実際、新卒で入ってゲームデザイナーになって、はじめに教わることはマスターデータの触り方なんです。そこでパラメータの打ち方は勉強できるかもしれないし、そこからイベントスクリプトの組み方を教わるかもしれない。ただ、そこでなまじ形になってしまうと、それがゲームデザインだと思われてしまう危険性があります。特に有名タイトルだとそのリスクが高まります。
CGW:ゲームデザイナーはつぶしがきかないとよく言われるわけですね。
塩川:そうなんですよ。敵の配置はできるようになるかもしれないしマスターデータをつくれるかもしれない。でも、「ゲームデザインができますか」という質問に対してイエスと答えられるか、みたいな危機意識があります。それは業界全体にとって望ましいことではありませんよね。

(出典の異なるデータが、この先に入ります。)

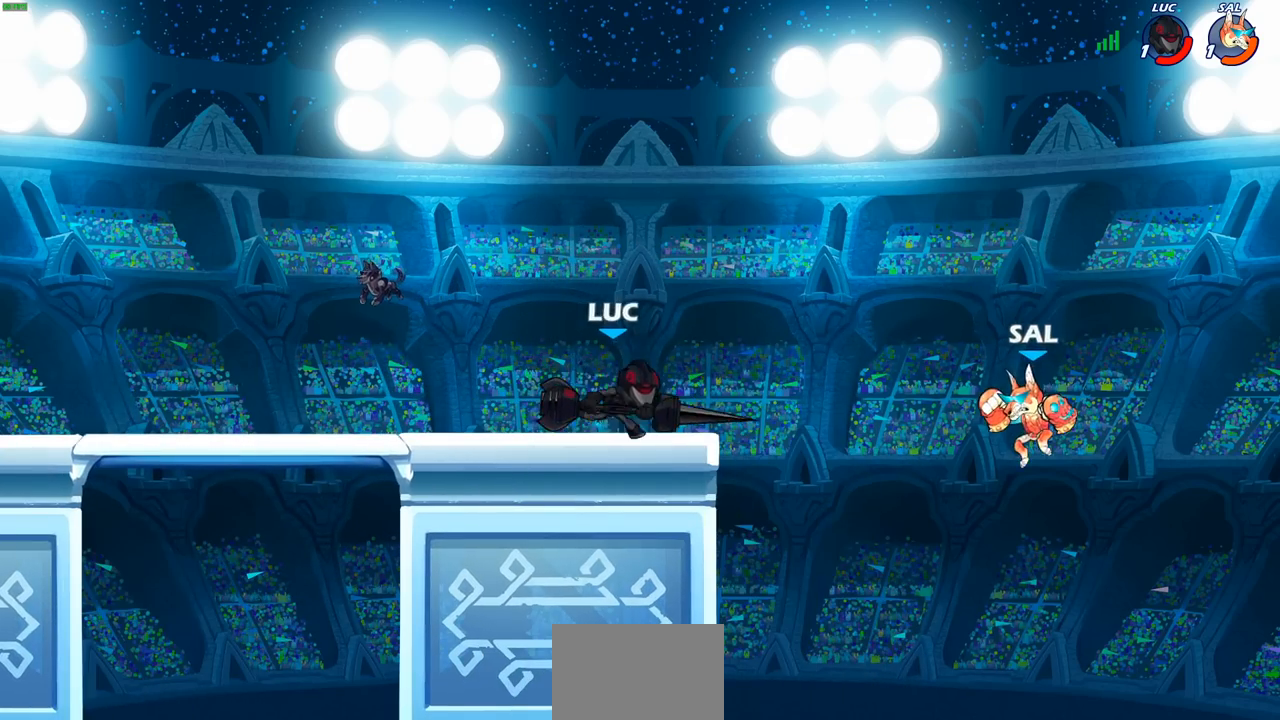
{"buttons": ["CIRCLE"], "left_stick": "center", "right_stick": "center", "events": [[33, "left_stick", "down-left"], [50, "CIRCLE", "down"], [150, "R2", "up"], [317, "left_stick", "center"]]}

10年ほど前、市場がAAAタイトルに集約されていく過程で業務の細分化が進み、次第に新人がゲームデザインを勉強する機会が乏しくなっていきました。それが昨今では、運営型タイトルが主流になったことで新人に運営を通して勉強させる例が増えました。そこでもまた、ゲームデザインについて学ぶ機会が乏しいのが事実です。その状態で5年くらい仕事を続けてしまうと、ゲームデザイナーとしての成長が止まってしまいます。そんな風に企業におけるゲームデザイナー教育のあり方はシビアな課題だと思っています。
CGW:おっしゃる通りですね。
塩川:こうした問題は業界の環境に起因するところもあるので、なかなか解決が難しいところがあります。それでも、本書がなんらかの助けになれば嬉しいですね。学生さんもさることながら、若手のゲームデザイナーでも現場でつまづいたときに手に取ってもらえれば嬉しいですし、広く業界外の方にも読んでいただければ、何かしら参考になることがあるのかなと思います。